Thursday, April 10, 2014

On Nancy Grace, Ultimate Warrior, and Steroids

Warrior's death was used by Grace as a base talking point
Photo Credit: WWE.com
Video via Headline News

Hashtag abuser and serial shock news peddler Nancy Grace tackled the Ultimate Warrior's death last night on her show on the Headline News Network. She welcomed Diamond Dallas Page onto the show as an expert guest and went on a semi-informed tirade about steroid abuse in wrestling. She covered the death with all the sensitivity one would expect from her, which is to say she had an agenda and kept ramming it into the camera and her guests' faces as if it were a battering ram crashing down the gates of Helms' Deep. Basically, she brought on medical experts to talk about how dangerous steroids are, rolled a list of premature deaths in wrestling, including Owen Hart, whose death had nothing to do with drug abuse, and then borderline harassed Page with her line of questioning.

Her treatment of Warrior's death and the wrestling business in general sparked a powder keg of outrage from wrestlers and wrestling fans alike, which is a shame, because someone who has journalistic integrity or any modicum of respect to subject material could have tackled the epidemic of substance abuse in pro wrestling and maybe made some headway into why drugs are readily available to these wrestlers. Instead, she picked the American boogeyman of steroids and hacked away until she got her desired fill of tirade.

Of course, her brand of rabble-rousing does no one any good. In a perfect world, she'd be easily ignored, but the amount of influence she holds among those who don't know any better is startling, and even more stunning is how wrong she is. Firstly, the inclusion of Hart, who died because he was forced into a dangerous working condition by a promoter who wanted the kick of seeing him rappel in from the rafters, is crass and places blame for his death on him instead of on Vince McMahon and the people who failed Hart and his safety. Martha Hart has had to suffer enough over the years, and she and her children do not need the indignity of ignorant Middle Americans who suckle on the teat of Grace's misinformation to harangue the memory of her husband further than it already has been.

## MATERIAL PROVIDED
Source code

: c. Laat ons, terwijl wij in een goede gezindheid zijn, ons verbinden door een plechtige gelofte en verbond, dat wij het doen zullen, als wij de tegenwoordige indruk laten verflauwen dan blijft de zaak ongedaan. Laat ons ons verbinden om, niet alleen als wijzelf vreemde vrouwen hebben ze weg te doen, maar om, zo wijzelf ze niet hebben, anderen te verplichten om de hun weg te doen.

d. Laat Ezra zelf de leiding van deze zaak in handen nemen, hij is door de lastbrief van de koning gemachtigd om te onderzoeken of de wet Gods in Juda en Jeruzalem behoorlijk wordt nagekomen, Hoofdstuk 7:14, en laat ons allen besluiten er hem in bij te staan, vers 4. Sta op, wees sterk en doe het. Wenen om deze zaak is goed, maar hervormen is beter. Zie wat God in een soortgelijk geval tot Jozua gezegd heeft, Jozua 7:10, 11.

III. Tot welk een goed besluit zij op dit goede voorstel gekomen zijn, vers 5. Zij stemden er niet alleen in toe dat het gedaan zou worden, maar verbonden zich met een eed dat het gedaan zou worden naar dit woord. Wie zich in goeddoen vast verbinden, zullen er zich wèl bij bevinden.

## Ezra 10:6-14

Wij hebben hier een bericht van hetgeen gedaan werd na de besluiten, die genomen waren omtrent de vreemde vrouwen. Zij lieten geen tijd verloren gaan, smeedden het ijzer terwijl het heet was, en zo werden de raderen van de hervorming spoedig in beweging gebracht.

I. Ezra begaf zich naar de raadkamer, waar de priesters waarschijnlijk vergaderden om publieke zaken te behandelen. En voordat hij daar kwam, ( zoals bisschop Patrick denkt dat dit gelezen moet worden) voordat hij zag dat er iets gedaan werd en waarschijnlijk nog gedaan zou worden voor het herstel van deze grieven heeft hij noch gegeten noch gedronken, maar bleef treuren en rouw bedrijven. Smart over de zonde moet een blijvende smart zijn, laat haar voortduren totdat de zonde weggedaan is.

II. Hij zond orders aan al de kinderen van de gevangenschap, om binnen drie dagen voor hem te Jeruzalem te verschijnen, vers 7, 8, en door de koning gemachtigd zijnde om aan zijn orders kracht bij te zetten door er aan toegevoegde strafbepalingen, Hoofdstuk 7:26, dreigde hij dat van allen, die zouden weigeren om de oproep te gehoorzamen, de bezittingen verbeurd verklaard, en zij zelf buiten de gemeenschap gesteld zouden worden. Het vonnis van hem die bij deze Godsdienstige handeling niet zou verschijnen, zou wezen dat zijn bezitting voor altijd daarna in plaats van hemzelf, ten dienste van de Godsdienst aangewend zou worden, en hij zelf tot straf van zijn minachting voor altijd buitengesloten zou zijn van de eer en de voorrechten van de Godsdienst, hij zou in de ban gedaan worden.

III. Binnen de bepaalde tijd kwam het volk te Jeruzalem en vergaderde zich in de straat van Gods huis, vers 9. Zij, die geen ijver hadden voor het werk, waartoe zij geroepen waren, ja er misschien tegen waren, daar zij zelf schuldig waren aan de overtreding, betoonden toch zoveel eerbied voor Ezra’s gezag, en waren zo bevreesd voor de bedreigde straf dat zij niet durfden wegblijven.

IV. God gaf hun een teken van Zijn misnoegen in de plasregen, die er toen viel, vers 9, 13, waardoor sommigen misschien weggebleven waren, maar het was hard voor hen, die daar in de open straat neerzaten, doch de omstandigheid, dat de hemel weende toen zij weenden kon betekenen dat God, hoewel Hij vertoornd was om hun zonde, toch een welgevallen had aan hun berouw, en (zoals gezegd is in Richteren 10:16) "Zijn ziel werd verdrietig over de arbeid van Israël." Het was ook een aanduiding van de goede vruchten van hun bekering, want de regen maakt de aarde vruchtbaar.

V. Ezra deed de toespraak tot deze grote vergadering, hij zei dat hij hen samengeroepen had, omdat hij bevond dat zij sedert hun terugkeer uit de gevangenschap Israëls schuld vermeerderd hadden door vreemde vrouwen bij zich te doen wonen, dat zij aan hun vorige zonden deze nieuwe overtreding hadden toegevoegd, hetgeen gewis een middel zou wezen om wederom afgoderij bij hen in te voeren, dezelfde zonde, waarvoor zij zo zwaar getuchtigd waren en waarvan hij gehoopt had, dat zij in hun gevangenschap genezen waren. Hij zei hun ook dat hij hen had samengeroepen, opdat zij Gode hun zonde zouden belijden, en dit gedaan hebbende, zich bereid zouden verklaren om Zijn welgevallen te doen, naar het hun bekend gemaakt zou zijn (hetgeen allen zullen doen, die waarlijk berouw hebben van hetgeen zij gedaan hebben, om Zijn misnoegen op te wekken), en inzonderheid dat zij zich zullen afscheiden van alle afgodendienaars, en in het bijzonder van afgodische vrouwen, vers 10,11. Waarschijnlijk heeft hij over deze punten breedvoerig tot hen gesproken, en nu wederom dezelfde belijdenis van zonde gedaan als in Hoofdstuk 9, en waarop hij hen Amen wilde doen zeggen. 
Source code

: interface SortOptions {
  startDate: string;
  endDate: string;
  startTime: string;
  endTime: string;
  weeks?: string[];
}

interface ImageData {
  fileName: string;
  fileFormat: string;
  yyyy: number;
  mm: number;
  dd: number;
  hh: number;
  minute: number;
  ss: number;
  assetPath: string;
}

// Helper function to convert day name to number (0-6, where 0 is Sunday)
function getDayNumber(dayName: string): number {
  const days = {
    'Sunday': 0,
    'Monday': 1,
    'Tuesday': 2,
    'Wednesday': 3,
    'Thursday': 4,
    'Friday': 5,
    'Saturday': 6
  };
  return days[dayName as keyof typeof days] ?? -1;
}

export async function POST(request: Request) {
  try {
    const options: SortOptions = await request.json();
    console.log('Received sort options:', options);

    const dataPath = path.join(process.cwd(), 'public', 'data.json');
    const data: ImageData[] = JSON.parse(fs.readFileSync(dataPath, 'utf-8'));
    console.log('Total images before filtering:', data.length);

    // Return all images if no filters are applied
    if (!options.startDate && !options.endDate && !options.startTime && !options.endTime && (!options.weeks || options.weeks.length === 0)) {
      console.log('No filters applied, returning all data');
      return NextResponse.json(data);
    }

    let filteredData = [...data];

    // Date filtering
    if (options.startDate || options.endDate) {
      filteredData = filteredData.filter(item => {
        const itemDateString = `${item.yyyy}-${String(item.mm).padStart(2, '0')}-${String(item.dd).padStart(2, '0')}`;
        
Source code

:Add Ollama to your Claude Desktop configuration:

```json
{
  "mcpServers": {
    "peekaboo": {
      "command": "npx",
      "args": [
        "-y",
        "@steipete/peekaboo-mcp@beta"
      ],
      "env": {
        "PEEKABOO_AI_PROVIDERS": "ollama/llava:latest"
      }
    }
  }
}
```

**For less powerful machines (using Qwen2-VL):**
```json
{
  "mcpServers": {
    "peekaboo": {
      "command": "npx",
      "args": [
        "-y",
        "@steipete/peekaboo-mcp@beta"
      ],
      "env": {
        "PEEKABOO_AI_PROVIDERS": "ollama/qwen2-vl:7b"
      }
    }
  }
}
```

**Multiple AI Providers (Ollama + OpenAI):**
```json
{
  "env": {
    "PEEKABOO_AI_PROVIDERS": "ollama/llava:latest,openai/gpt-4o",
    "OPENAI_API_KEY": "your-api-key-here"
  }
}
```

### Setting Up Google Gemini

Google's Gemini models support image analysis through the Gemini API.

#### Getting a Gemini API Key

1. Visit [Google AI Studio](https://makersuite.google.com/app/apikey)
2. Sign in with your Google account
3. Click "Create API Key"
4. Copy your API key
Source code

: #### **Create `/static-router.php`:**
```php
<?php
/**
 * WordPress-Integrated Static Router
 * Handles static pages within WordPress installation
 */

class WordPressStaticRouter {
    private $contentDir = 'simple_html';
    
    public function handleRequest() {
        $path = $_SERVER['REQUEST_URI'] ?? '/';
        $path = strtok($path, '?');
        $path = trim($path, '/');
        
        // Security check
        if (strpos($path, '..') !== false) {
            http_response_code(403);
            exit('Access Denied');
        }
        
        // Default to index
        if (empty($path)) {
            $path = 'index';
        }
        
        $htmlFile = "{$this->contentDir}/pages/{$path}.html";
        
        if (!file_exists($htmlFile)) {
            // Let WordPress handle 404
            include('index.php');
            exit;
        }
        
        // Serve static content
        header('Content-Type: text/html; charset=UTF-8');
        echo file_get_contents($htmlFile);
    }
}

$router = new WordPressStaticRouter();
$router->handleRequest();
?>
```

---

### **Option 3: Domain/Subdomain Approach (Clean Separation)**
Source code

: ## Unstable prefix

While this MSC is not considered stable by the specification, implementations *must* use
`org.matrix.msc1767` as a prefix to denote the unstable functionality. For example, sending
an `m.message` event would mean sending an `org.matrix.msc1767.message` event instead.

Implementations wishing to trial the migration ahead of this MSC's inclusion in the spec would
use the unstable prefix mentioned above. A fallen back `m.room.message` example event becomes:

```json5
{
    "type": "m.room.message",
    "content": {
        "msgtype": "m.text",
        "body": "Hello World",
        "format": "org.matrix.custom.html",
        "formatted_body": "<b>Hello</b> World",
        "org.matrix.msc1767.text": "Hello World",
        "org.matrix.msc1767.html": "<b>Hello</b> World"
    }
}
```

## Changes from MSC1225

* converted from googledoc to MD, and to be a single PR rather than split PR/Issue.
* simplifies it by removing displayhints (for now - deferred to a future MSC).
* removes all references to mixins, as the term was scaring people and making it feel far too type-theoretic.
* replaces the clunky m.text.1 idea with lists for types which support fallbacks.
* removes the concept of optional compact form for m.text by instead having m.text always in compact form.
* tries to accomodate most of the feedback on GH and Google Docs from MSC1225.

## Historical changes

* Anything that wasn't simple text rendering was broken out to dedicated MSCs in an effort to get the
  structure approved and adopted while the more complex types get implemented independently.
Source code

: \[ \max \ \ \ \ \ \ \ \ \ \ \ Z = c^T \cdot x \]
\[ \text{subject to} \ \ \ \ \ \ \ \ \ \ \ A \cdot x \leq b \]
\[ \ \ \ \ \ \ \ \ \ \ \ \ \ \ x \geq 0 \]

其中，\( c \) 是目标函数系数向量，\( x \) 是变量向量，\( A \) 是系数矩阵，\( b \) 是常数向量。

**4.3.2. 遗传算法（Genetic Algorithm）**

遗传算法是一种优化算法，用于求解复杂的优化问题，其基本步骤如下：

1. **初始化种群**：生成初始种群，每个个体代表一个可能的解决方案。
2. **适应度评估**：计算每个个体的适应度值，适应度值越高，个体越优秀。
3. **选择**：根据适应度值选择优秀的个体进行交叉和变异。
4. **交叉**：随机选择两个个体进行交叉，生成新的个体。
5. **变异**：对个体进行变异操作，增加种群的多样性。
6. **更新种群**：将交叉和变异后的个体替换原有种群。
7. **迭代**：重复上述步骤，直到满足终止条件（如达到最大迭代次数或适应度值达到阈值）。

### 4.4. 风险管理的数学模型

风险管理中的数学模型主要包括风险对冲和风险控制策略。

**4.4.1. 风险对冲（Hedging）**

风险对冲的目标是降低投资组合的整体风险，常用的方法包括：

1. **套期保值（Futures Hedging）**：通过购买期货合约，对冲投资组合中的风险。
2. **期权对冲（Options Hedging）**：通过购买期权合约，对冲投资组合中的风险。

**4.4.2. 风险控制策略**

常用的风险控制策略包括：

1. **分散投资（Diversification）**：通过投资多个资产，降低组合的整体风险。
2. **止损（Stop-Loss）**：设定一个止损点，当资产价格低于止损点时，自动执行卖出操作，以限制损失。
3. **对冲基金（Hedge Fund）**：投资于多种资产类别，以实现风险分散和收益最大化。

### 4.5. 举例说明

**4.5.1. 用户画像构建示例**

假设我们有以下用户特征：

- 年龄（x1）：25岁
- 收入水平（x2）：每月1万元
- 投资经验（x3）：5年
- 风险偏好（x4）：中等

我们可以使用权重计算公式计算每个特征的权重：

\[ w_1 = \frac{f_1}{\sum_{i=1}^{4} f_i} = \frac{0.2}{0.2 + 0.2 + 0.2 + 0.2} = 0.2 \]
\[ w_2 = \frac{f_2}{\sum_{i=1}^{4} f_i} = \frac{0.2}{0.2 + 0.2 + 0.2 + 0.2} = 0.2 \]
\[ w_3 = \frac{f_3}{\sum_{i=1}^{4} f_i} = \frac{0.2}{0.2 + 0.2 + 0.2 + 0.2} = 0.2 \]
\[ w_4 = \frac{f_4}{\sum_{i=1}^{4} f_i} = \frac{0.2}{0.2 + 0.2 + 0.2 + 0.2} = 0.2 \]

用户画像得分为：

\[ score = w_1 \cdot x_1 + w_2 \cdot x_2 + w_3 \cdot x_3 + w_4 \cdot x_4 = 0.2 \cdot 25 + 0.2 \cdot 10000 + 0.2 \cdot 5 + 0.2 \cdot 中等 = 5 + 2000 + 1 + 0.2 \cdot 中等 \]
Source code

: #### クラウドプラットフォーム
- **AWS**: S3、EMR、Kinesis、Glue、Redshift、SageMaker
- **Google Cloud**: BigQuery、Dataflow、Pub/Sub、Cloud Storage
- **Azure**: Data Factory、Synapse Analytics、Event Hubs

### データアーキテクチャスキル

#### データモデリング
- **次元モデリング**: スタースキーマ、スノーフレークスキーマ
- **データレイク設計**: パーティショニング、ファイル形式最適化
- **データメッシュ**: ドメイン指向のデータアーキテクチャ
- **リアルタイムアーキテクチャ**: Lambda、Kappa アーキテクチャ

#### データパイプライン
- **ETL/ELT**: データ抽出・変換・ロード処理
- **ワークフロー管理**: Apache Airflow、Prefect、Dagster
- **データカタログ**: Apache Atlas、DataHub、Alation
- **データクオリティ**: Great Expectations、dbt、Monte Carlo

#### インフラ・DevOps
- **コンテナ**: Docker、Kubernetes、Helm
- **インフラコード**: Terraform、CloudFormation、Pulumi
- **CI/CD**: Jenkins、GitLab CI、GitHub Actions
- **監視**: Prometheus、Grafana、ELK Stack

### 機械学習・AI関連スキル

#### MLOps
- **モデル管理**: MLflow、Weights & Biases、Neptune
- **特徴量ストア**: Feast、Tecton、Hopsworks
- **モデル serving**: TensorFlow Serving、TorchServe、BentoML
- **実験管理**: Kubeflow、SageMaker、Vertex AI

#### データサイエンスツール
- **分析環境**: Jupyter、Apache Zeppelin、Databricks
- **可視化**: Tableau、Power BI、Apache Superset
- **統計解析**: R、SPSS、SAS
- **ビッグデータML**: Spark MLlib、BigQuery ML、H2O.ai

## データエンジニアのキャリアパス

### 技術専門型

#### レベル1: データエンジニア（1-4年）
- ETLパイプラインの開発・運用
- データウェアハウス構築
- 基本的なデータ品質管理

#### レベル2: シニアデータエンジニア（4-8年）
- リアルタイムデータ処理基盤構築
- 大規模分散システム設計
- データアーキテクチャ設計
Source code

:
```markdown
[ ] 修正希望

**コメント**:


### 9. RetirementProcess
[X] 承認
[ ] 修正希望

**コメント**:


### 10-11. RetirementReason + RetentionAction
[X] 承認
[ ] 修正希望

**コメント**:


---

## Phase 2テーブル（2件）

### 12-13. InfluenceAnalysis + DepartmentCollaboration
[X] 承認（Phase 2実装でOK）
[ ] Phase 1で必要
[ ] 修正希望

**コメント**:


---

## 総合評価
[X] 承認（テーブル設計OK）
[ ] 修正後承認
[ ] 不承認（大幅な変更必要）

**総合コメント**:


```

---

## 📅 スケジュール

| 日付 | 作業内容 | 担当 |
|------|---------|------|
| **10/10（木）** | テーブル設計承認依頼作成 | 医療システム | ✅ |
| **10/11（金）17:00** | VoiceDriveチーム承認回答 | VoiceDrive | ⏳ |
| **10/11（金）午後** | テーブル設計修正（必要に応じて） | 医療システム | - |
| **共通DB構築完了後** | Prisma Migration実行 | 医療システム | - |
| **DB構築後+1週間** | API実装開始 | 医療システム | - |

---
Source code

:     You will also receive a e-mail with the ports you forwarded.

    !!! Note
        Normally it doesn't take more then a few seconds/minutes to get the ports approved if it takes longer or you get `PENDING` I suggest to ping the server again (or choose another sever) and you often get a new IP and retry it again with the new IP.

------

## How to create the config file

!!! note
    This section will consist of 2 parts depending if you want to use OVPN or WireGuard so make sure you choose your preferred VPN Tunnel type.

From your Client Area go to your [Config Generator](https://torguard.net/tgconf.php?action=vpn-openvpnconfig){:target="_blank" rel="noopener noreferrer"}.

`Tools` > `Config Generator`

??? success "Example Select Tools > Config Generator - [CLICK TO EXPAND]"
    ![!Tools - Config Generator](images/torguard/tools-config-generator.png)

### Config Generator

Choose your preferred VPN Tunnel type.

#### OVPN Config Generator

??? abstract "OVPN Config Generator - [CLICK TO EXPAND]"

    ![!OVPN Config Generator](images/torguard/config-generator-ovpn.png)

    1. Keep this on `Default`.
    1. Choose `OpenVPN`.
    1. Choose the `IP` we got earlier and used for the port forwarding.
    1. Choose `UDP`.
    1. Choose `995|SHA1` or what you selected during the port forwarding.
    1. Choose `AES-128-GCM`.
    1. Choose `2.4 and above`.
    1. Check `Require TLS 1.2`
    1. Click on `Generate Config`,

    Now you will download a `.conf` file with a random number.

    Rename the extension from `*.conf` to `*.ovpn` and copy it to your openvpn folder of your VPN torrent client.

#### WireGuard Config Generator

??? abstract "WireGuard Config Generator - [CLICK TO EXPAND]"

## TASK INSTRUCTIONS
A – In the post on Nancy Grace and the Ultimate Warrior, who appeared on Grace's show as an expert guest?
B – Continue the post on Nancy Grace and the Ultimate Warrior, picking up after its final paragraph.

## SET OF ANSWERS
A – Diamond Dallas Page

B –
Secondly, the steroid boogeyman is a disingenuous target and ignores the bigger problem of substance abuse in wrestling locker rooms. Blame is too easily assigned to steroids and other performance enhancing drugs when their monitored moderate use may have beneficial health effects. Any wrestler who died prematurely or who has had near death experiences more than likely owed his or her perils to substances other than or in addition to steroids. Buff Bagwell, Jeff Hardy, and Matt Hardy both have had public bouts with Somas. Scott Hall, Jake Roberts, and Eddie Guerrero all battled alcoholism. Chris Benoit was reportedly addicted to painkillers in addition to the steroids he was most certainly using. Cocaine use in the '80s WWF has been rumored to have been legendary in its scope. All of the above categories of intoxicants generally are considered far more dangerous than the use or even abuse of steroids.

But assuming that steroids lead to life-threatening problems, why is the blame nestled within the wrestlers themselves when the pressure to look like absurdly proportioned muscleheads comes from the top of the food chain? McMahon is the one who bears most of the blame, since the institutional pressure to look like you were sculpted from marble, especially in the absence of the Wellness Program, may have led to steroid abuse whether condoned by McMahon explicitly or not.

Wrestlers get used up by the business and spat out with a high risk of early death because of the atmosphere in locker rooms. Granted, WWE's Wellness Program is a step in the right direction. I'm not in those locker rooms, so I can't say with any veracity whether it works or not. Sadly, a lack of access keeps me from finding things out, and even those within the wrestling journalism community seem to be too niche and close to the source to enact any real change.

But if people in the national media really cared about wrestling and wrestlers, they wouldn't treat it like a sideshow with their foregone conclusions driving muckraking pieces meant to rile up Middle America into a panic. Nancy Grace would use her bully pulpit to dig deep, get answers to see whether conditions really have changed, and if not, put pressure on companies for the better of everyone involved within pro wrestling companies. Conglomerates like ESPN wouldn't allow shit-for-brains shock jocks like Colin Cowherd to "embrace debate" by poking the hornets' nest of wrestling fans by calling them nose-pickers.

Pro wrestling may not right now be the haute culture form of entertainment, and I don't know if it ever will be. However, the people who like it and those who perform in it are human beings, and they deserve the same respect as anyone in any other field or fandom. If pro wrestlers are dying early, they don't deserve scorn, they deserve help and attention. Nancy Grace prodding at Diamond Dallas Page and driving at an agenda doesn't help. It's just a shame no one better will come in, smack her down, and try to enact real journalistic change from a higher plane.